Anatomically modern humans emerged about 200K years ago, and the reason they are called that is that there isn’t much difference, anatomically, between them and us. So, it’s unlikely we would look much different today since we looked pretty much the same before the bottleneck.

We really don’t know that. There is very very little known remains of homo sapiens from 120,000 to 200,000 years ago. Zero complete skeletons, a handful of partially complete skulls and bone fragments apart from that. Theres a huge amount of guesswork and speculation during that period.

Here’s a good article about Homo Sapiens Idaltu and it makes clear exactly how few individuals we have evidence of from that period 80,000-160,000 years ago.
http://www.berkeley.edu/news/media/releases/2003/06/11_idaltu.shtml

I don’t see how theres any way we can have an idea of the variation of appearance and other characteristics in the population from so few samples.

Some of the more striking cosmetic differences could come fromlater mutations, though, not just differential expression of pre-existing genes.

We have a considerable number of fossils of what are often called “archaic” modern humans, and none is particularly far outside the normal range of what we see today.

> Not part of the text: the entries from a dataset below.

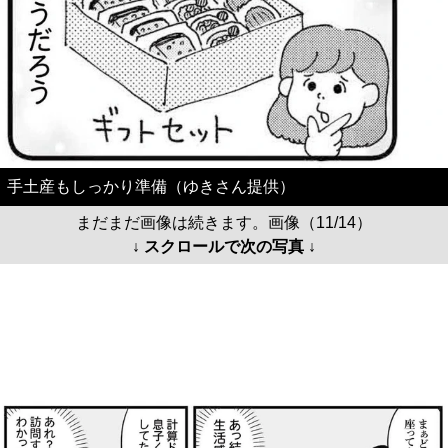
手土産もしっかり準備（ゆきさん提供）
まだまだ画像は続きます。画像（11/14）
↓ スクロールで次の写真 ↓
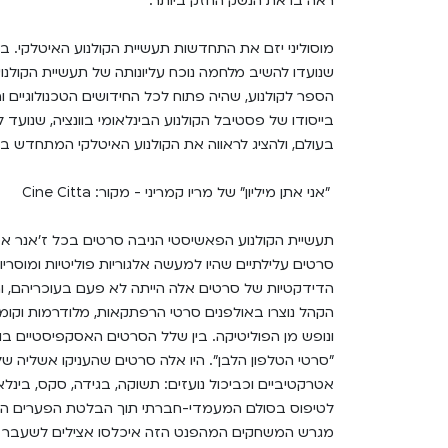
ראה בו את הנשק החזק ביותר.
מוסוליני יזם את התחדשות תעשיית הקולנוע האיטלקי. בימי
שנועדו להשיב מלחמה נוכח עליונותה של תעשיית הקולנוע 
הספר לקולנוע, שהיה פתוח לכל החידושים הטכנולוגיים ו
בייסודו של פסטיבל הקולנוע הבינלאומי בוונציה, שנועד
בעולם, ולהציג לראווה את הקולנוע האיטלקי המתחדש בפנ
"אני אתן מיליון" של מריו קמריני - מקור: Cine Citta
תעשיית הקולנוע הפאשיסטי הניבה סרטים בכל ז'אנר א
סרטים עלילתיים שהיו למעשה אלגוריות פוליטיות ומוסר
הדידקטיות של סרטים אלה הייתה לא פעם בעוכריהם, ו
הקהל נוצרו באולפנים סרטי הרפתקאות, מלודרמות וקומ
ונופש מן הפוליטיקה. בין שלל הסרטים האסקפיסטיים בול
"סרטי הטלפון הלבן". היו אלה סרטים שהעניקו אשליה של 
אטרקטיביים וכביכול נועזים: תשוקה, בגידה, סקס, בינל
לטיפוס בסולם המעמדי-חברתי תוך הבלטת הפערים הגדול
מגרש המשחקים המהפנט הזה איכלסו אצילים לשעבר ובעלי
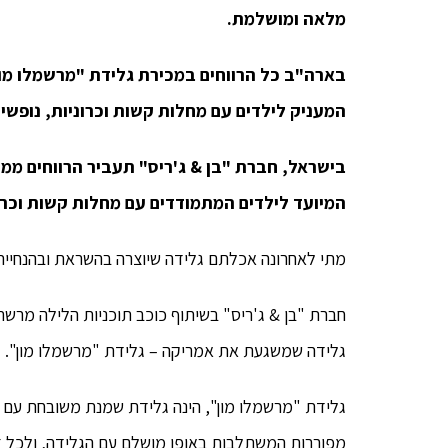
מלאה ומושלמת.
בארה"ב כל הרווחים במכירת גלידת "מרשמלו מון
המעניק לילדים עם מחלות קשות וכרוניות, נופשים 
בישראל, חברת "בן & ג'ריס" תעביר הרווחים ממכ
המיועד לילדים המתמודדים עם מחלות קשות וכרו
מתי לאחרונה אכלתם גלידה שיוצרה בהשראת ובהנחיית 
גלידה שמשגעת את אמריקה – גלידת "מרשמלו מון".
מפוררות המשתלבות באופן מושלם עם הגלידה, ולכל ז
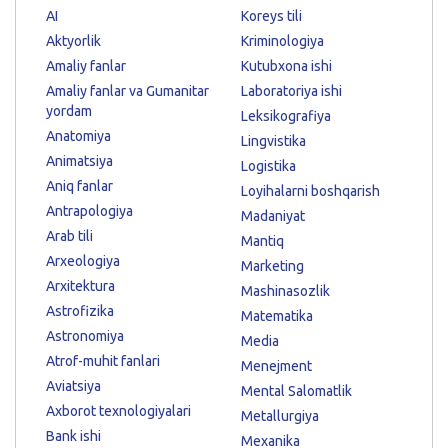
AI
Koreys tili
Aktyorlik
Kriminologiya
Amaliy fanlar
Kutubxona ishi
Amaliy fanlar va Gumanitar
Laboratoriya ishi
yordam
Leksikografiya
Anatomiya
Lingvistika
Animatsiya
Logistika
Aniq fanlar
Loyihalarni boshqarish
Antrapologiya
Madaniyat
Arab tili
Mantiq
Arxeologiya
Marketing
Arxitektura
Mashinasozlik
Astrofizika
Matematika
Astronomiya
Media
Atrof-muhit fanlari
Menejment
Aviatsiya
Mental Salomatlik
Axborot texnologiyalari
Metallurgiya
Bank ishi
Mexanika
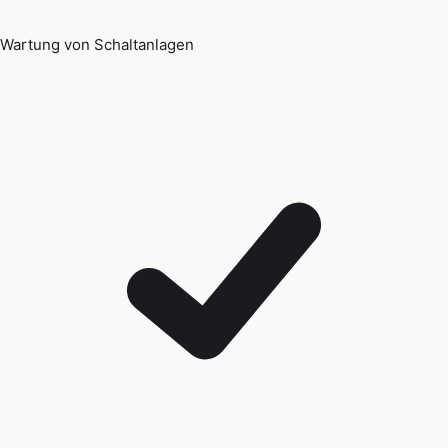
Wartung von Schaltanlagen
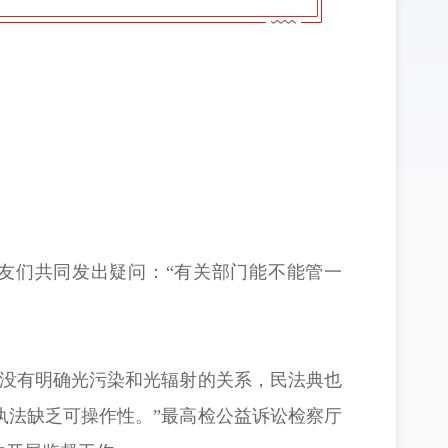
友们共同发出疑问：“有关部门能不能管一
，没有明确光污染和光辐射的关系，民法典也
执法缺乏可操作性。”最高检公益诉讼检察厅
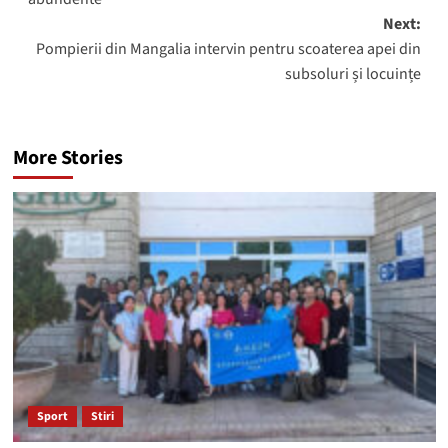
Next:
Pompierii din Mangalia intervin pentru scoaterea apei din
subsoluri și locuințe
More Stories
Sport
Stiri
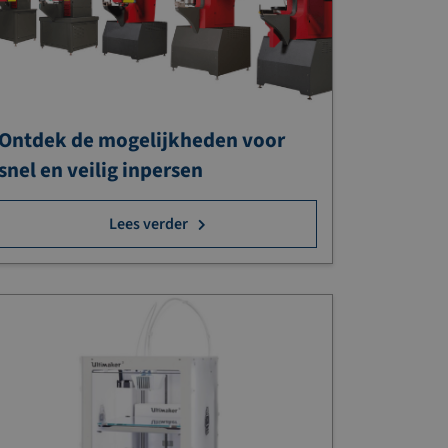
Ontdek de mogelijkheden voor
snel en veilig inpersen
Lees verder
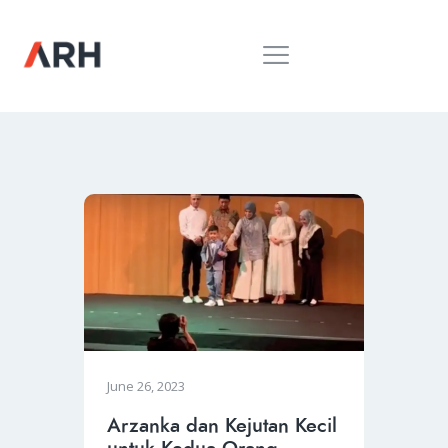
MUH. ARIEF ROSYID
Mimpi Menaklukkan Dunia
BERANDA
INSPIRING
MONDAY
RILIS MEDIA
BUKU
PIDATO
KEBUDAYAAN
KENALAN
June 26, 2023
Arzanka dan Kejutan Kecil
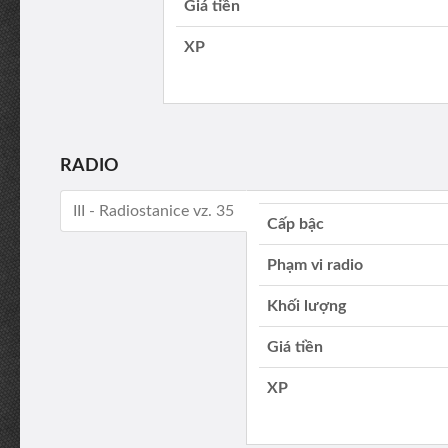
Giá tiền
XP
RADIO
III - Radiostanice vz. 35
Cấp bậc
Phạm vi radio
Khối lượng
Giá tiền
XP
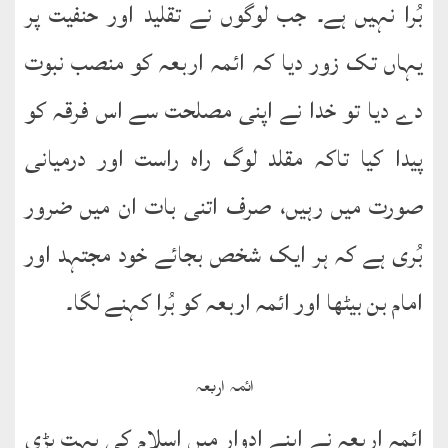
بُرا نہیں ہے۔ جب لوگوں نے تقلید اور حنفیت پر
یہاں تک زور دیا کہ ائمہ اربعہ کو منصب نبوت
دے دیا تو خدا نے اپنی مصلحت سے اس فرقہ کو
پیدا کیا تاکہ مقلد لوگ راہ راست اور درمیانی
صورت میں رہیں، صرف اتنی بات ان میں ضرور
بُری ہے کہ ہر ایک شخص بجائے خود مجتہد اور
امام بن بیٹھا اور ائمہ اربعہ کو بُرا کہنے لگا۔
ائمہ اربعہ
ائمہ اربعہ نے اپنے ادوار میں اسلام کی بہت بڑی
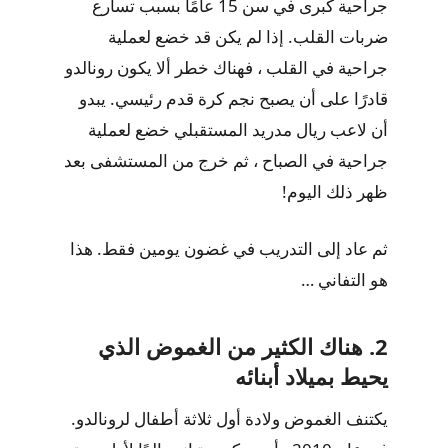
جراحية كبرى في سن 15 عامًا بسبب تسارع
ضربات القلب. إذا لم يكن قد خضع لعملية
جراحية في القلب ، فهناك خطر ألا يكون رونالدو
قادرًا على أن يصبح نجم كرة قدم رئيسي. يبدو
أن لاعب ريال مدريد المستقبلي خضع لعملية
جراحية في الصباح ، ثم خرج من المستشفى بعد
ظهر ذلك اليوم!
ثم عاد إلى التدريب في غضون يومين فقط. هذا
هو التفاني …
2. هناك الكثير من الغموض الذي
يحيط بميلاد أبنائه
يكتنف الغموض ولادة أول ثلاثة أطفال لرونالدو.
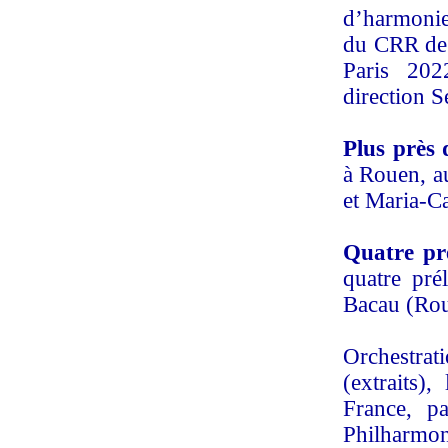
d’harmonie
du CRR de P
Paris 202
direction S
Plus près d
à Rouen, a
et Maria-C
Quatre pr
quatre pré
Bacau (Roum
Orchestrat
(extraits),
France, p
Philharmo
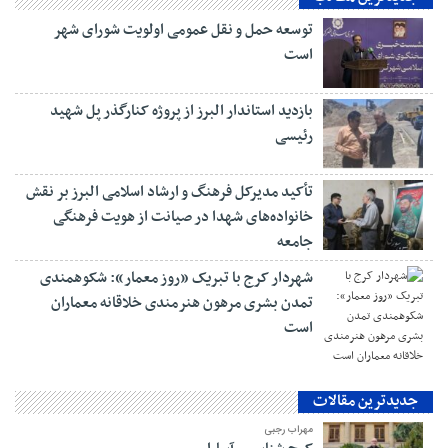
توسعه حمل و نقل عمومی اولویت شورای شهر
است
بازدید استاندار البرز از پروژه کنارگذر پل شهید
رئیسی
تأکید مدیرکل فرهنگ و ارشاد اسلامی البرز بر نقش
خانواده‌های شهدا در صیانت از هویت فرهنگی
جامعه
شهردار کرج با تبریک «روز معمار»: شکوهمندی
تمدن بشری مرهون هنرمندی خلاقانه معماران
است
جدیدترین مقالات
مهراب رجبی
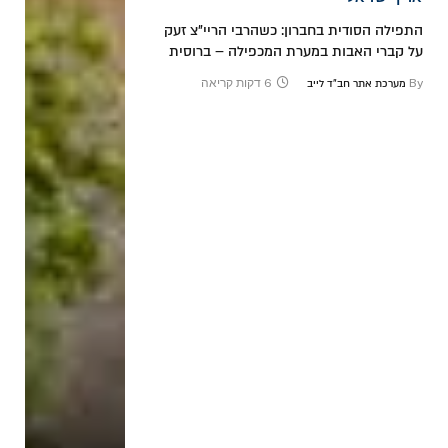
התפילה הסודית בחברון: כשהרבי הריי"צ זעק
על קברי האבות במערת המכפילה – ברוסית
By
6 דקות קריאה
מערכת אתר חב"ד לייב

There was an overall robustness in the skeleton, but that is seen across the board.

From what exact time period and how many? cite please?

The article I posted is talking about less than 20 individuals from 80,000 - 160,000 years ago with significant amounts of bones, apart from teeth. Sure we have plenty of teeth, but how much can you tell about appearance just from teeth?

Quite a bit, apparently.

Fossils like these.

Even if you included Neanderthals in our gene pool (which they are, but at very low frequency), we wouldn’t look all that different. Stockier, perhaps with faces that project out a bit more than average. There is nothing in the fossil record, even including pre-sapiens that hints at morphologies widely different from what we see in modern populations today. In your OP you asked about things like “striped skin”. That, compared to what we actually see in the fossil record, would be called “far out in left field”.

Give this guy a shave and a haircut, and you’d hardly give him a second glance if you passed him on the street.